Da parte sua Serzh Sargsyan si rivolge al turco Gul ricordando che “durante il conflitto sul Nagorno Karabakh, la Turchia chiuse le frontiere con l’Armenia come espressione di solidarietà etnica con il turco Azerbaijan. Il deprecabile risultato è che per quasi 15 anni il vitale confine geopolitico tra Armenia e Turchia é stato una barriera alla cooperazione diplomatica ed economica. Esso è chiuso non solo per quegli armeni e turchi che volessero visitare il Paese a loro confinante, ma anche per il commercio, i trasporti e i flussi energetici che vanno da Est ad Ovest. Da ambo le parti ci potrebbero essere dei possibili ostacoli politici sul percorso. Comunque noi dobbiamo avere il coraggio e la lungimiranza di agire ora. Armenia e Turchia non hanno la necessità di essere perenni rivali e non dovrebbero esserlo. Un futuro più prospero e mutuamente vantaggioso per Armenia e Turchia è l’apertura di uno storico corridoio Est-Ovest verso l’Europa, la regione del Caspio e il resto del mondo, sono obiettivi che noi possiamo e dobbiamo raggiungere”.

Ma non tutto fila liscio, perchè ad Ankara si levano voci di dura protesta. L’opposizione turca vede la “missione sportiva” di Gul come un cedimento di fronte all’Armenia; CHP (Partito repubblicano) e MHP (Partito nazionalista) parlano addirittura di offesa all’onore della nazione turca e di “errore storico”, che avrà ripercussioni nefaste nelle ottime relazioni storiche con l’Azerbaijan - nazione molto vicina alla Turchia per storia, etnia e lingua - e la Georgia, data la vicinanza dell’Armenia con la Russia.

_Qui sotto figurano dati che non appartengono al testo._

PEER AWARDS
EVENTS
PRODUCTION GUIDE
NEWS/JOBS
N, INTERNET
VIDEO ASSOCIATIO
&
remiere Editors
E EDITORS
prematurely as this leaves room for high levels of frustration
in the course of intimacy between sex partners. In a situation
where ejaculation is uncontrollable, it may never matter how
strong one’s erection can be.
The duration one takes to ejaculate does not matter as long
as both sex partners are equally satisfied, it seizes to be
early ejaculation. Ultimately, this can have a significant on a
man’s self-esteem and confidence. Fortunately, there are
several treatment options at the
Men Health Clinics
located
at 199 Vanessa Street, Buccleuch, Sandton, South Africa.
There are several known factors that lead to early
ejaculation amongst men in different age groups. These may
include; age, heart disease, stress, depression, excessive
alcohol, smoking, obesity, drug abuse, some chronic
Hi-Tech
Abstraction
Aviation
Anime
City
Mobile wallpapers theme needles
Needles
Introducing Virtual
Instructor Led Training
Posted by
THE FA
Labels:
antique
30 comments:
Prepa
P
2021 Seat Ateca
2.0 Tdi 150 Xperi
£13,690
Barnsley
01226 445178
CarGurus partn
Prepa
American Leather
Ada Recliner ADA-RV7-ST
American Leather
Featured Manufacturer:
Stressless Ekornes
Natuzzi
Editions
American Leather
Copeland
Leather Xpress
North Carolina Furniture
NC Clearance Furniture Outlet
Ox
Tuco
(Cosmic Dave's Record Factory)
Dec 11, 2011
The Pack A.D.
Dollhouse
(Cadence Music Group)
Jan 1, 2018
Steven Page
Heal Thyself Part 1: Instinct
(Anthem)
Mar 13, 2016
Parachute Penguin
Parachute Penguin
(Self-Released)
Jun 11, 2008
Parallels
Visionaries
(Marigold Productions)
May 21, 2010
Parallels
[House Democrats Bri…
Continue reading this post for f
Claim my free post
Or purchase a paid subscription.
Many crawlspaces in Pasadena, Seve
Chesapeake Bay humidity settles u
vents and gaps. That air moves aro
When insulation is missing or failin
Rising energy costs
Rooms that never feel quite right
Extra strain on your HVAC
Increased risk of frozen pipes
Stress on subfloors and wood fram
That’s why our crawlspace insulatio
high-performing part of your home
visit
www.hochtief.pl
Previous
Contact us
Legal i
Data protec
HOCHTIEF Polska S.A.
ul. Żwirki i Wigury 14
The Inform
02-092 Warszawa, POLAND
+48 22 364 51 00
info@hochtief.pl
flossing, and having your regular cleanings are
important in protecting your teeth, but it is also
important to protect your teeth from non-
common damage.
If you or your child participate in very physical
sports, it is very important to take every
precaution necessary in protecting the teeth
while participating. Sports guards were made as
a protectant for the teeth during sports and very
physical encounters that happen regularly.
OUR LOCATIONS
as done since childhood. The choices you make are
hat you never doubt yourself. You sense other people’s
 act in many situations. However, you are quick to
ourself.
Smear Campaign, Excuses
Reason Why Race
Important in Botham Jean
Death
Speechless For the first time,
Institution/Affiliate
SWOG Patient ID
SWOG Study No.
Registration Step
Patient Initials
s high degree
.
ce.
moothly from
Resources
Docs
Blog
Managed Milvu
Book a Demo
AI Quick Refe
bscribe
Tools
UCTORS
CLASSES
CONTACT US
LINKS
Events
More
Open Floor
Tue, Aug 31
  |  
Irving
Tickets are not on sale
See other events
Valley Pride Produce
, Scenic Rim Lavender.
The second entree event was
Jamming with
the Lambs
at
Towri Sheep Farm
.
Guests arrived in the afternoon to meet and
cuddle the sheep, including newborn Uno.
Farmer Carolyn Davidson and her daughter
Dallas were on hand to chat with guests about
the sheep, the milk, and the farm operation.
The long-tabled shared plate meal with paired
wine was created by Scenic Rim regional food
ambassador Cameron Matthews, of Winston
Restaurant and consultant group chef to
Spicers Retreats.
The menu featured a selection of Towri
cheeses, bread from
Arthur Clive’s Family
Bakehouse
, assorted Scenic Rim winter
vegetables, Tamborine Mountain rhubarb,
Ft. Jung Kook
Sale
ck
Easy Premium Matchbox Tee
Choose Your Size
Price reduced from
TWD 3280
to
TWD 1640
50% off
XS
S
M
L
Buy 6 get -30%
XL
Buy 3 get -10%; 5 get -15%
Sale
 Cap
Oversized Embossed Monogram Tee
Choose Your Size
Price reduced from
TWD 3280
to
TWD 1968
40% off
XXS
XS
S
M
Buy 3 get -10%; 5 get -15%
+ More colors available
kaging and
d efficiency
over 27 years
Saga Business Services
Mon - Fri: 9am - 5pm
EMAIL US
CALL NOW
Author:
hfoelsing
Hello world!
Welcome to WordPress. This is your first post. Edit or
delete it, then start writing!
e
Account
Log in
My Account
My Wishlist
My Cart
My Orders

Ci sono invece valutazioni positive che vengono da varie parti dell’Europa. In particolare si pronuncia favorevolmente il Commissario europeo all’allargamento, Olli Rehn, il quale auspica che il passo di Gul sia presto seguito da altri che conducono ad una normalizzazione delle relazioni fra i due Paesi. Anche il patriarca armeno Mesrob II, dalla sua sede a Istanbul, augura che la partita di calcio sia stata un’occasione per riavvicinare le due nazioni. E anche il primo ministro turco Erdogan appoggia l’incontro sportivo tra i due Presidenti, vedendovi la possibilità di arrivare ad una “piattaforma per la stabilità e la collaborazione caucasica”, che dovrebbe inizialmente includere la Turchia, la Russia, l’Azerbaijan, la Georgia e l’Armenia e poi estendersi anche ad altri paesi confinanti. Evento straordinario, quindi, quello che ha avuto come teatro un campo sportivo sul quale si sono fissati gli occhi di milioni di caucasici che hanno guardato non tanto ai ventidue in campo, quanto ai volti dei due presidenti “nemici”.

Sul campo ci sono stati anche segni di grande distensione. Perchè la squadra armena aveva deciso di indossare magliette con un nuovo simbolo raffigurante un leone ed una tigre al posto del vecchio logo nel quale era rappresentato il monte Agri, noto anche come monte Ararat, situato nella parte orientale della Turchia. Un monte che gli armeni considerano “loro” e ne hanno fatto, appunto, il simbolo di una rivendicata unità nazionale. Ma l’Arart, quello dell’arca di Noè, sta dall’altra parte del confine. In Turchia, appunto. Per non dare adito a nuovi e futili scontri etnici gli armeni di Erevan hanno cambiato maglia, rinunciando al loro tradizionale simbolo. Qualcosa si muove.